→ **Directive**
According to the passage on Mencken's convention coverage, which convention was his favorite?

→ **Source text**

══════════════════════════════

Although he was a legend by the time he covered the 1948 conventions, Mencken seemed happiest hanging out with the lowliest of the ink-stained wretches. “He never condescended to anyone, certainly not to professional newspapermen,” noted Cooke, who attended the gatherings with Mencken. “He sat simply as an old reporter among equals.” His wardrobe, Cooke mentioned, was often just as unpretentious. “On ceremonial occasions,” Cooke wrote, “he dressed like a plumber got up for church.”
Sitting next to Mencken in the press gallery, Cooke got a close look at the Sage of Baltimore’s work habits: “He typed out his stuff in triple space, on a ribbon that might well have been installed at the 1904 convention. But however faint and grey was the typescript, the sharp prose was no one’s but his.”
Mencken had also done stints as a theater reviewer, and he brought that sensibility to his convention coverage. Even before the TV cameras arrived, he was keen to the idea of conventions as carefully staged dramas, if not inadvertent comedies. The 1920 Democratic convention in San Francisco was his favorite, prompting praise that would sound right at home if lavished on a Broadway production:
The hall itself is small, but very well arranged and even beautiful. Behind the speaker’s platform is a large pipe organ and to either side of it there is a gallery, one for the band and the other for a choir. Overhead hangs a gigantic canopy, so huge that it conceals the whole roof. The seats are roomy. The attendants are polite. Outside, in the convention building, there is a clean lunchroom. The acoustics are perfect.
Although he loved the gaudy pageantry of political conventions, Mencken was wary of what they produced, as in this 1924 lament:
The convention system, at bottom, is certainly not a bad one. It gives the people of all parts of the country their chance to be heard; it provides for free debate; it insures voting in the open; it is fundamentally fair and honest. But in practice it has become so horribly enmeshed in formulae that two-thirds of the ends that it was designed to achieve are defeated. The delegates spend nearly all their time and energies not in considering the business before them but at the hollow maneuvers of trained animals.
Like anyone who watches conventions, Mencken craved surprise—a commodity that, then as now, was in short supply. In 1924 the Republican nomination of “Silent Cal” Coolidge, a man not known for charisma, was inevitable, prompting Mencken to yawn:
[T]he man who could be a Coolidge fanatic could also be a fanatic for double-entry bookkeeping. Even the sworn friends of the President … carry on their business with the air of grocery clerks wrapping up packages of ginger snaps. As for the common run of delegates, they are simply standing in line waiting. A whoop for Coolidge would be almost as startling as a whoop for parallel longitude.

══════════════════════════════

(Stored data entries)
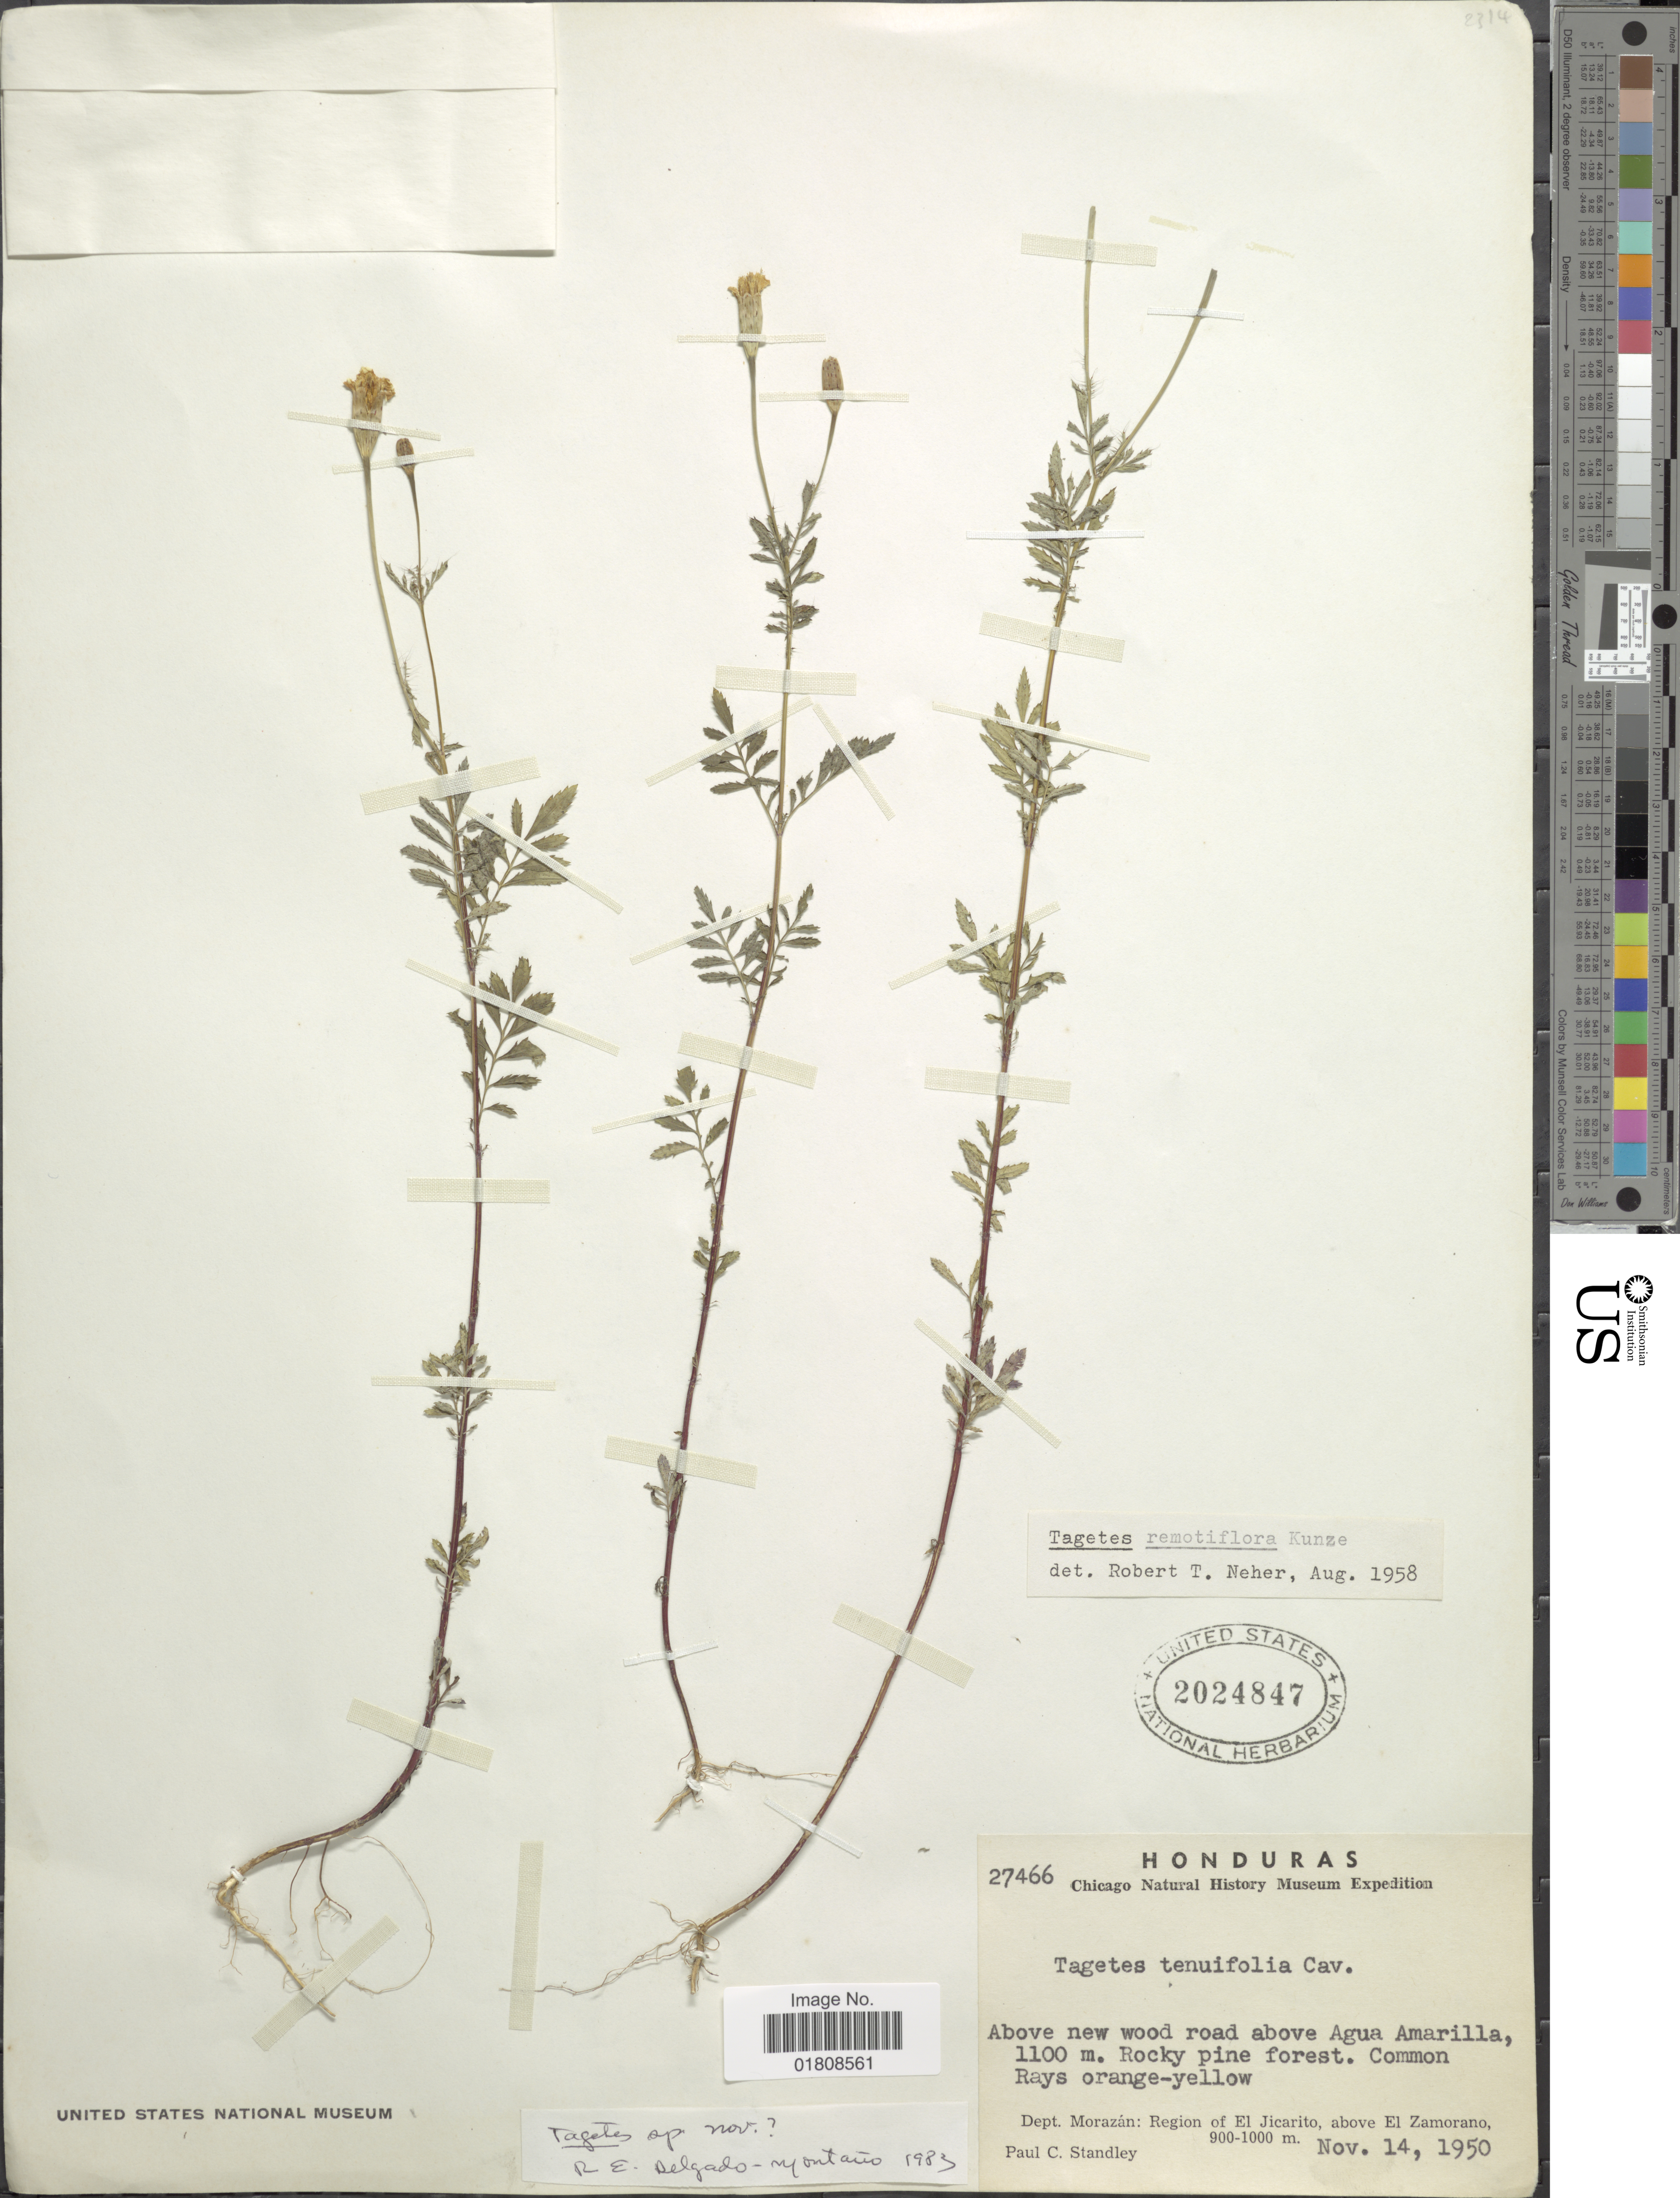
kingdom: Plantae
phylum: Tracheophyta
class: Magnoliopsida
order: Asterales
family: Asteraceae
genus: Tagetes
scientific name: Tagetes sp.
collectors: P. C. Standley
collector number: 27466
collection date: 1950-11-14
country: Honduras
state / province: Fco. Morazán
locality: Dept. Morazan, region of El Jicarito, above El Zamorano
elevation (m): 900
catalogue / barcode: US 2024847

══════════════════════════════

→ **Output below**
The 1920 Democratic convention in San Francisco.